Figure 4.

Brusatol increases PHD-mediated HIF-1α degradation by inhibiting hypoxia-induced transition of ferrous iron to its ferric state. (A and B) RKO (A) and HCT116 (B) cells were incubated with or without 100 nM brusatol in the presence and absence of different concentrations of 2,2'-bipyridyl (50-200 μM). After a 1 h incubation, cells were exposed to 20% or 0.5% O₂ for 4 h and then harvested. Whole-cell lysates were analyzed by immunoblotting for the indicated proteins. (C and D) RKO (C) and HCT116 (D) cells were incubated with or without 200 μM 2,2'-bipyridyl or 200 μM FeCl₂ in the presence and absence of 100 nM brusatol. After a 1-h incubation, cells were exposed to 20% or 0.5% O₂ for 4 h and then harvested. Whole-cell lysates were analyzed by immunoblotting for the indicated proteins. (E and F) Left panels and right panels depict HRE-luciferase promoter assay and hydroxylation assay, respectively. RKO (E) and HCT116 (F) cells transfected with p3×HRE-luc (left panels) or pODD-luc (right panels) and pCMV-β-galactosidase were cultured for 16 h, then incubated with or without 200 μM 2,2'-bipyridyl or 200 μM FeCl₂ in the presence and absence of 100 nM brusatol. After a 1-h incubation, cells were exposed to 20% or 0.5% O₂ for 8 h and then harvested. Luciferase activity in whole-cell lysates was normalized to that of β-galactosidase.
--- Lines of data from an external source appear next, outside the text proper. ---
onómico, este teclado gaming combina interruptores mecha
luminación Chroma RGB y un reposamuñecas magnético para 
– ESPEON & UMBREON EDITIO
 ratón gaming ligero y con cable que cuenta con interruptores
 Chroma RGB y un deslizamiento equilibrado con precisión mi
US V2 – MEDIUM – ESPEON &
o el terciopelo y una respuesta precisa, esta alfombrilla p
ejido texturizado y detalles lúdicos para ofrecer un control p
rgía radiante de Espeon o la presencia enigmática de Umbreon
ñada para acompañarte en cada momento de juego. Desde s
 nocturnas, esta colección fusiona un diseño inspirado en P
Data are presented as means ± SD (**P < 0.01, ***P < 0.001, ****P < 0.0001; ANOVA). (G and H) RKO (G) and HCT116 (H) cells were treated with MitoTracker and MitoSOX for 1 h, washed three times with pre-warmed PBS, and exposed to 0.5% O₂ for 4 h. Fluorescence was detected with a Nikon confocal laser-scanning microscope. (I and J) Measurement of intracellular ferrous iron concentrations in RKO (I) and HCT116 (J) cells incubated with or without 100 nM brusatol under normoxia and hypoxia.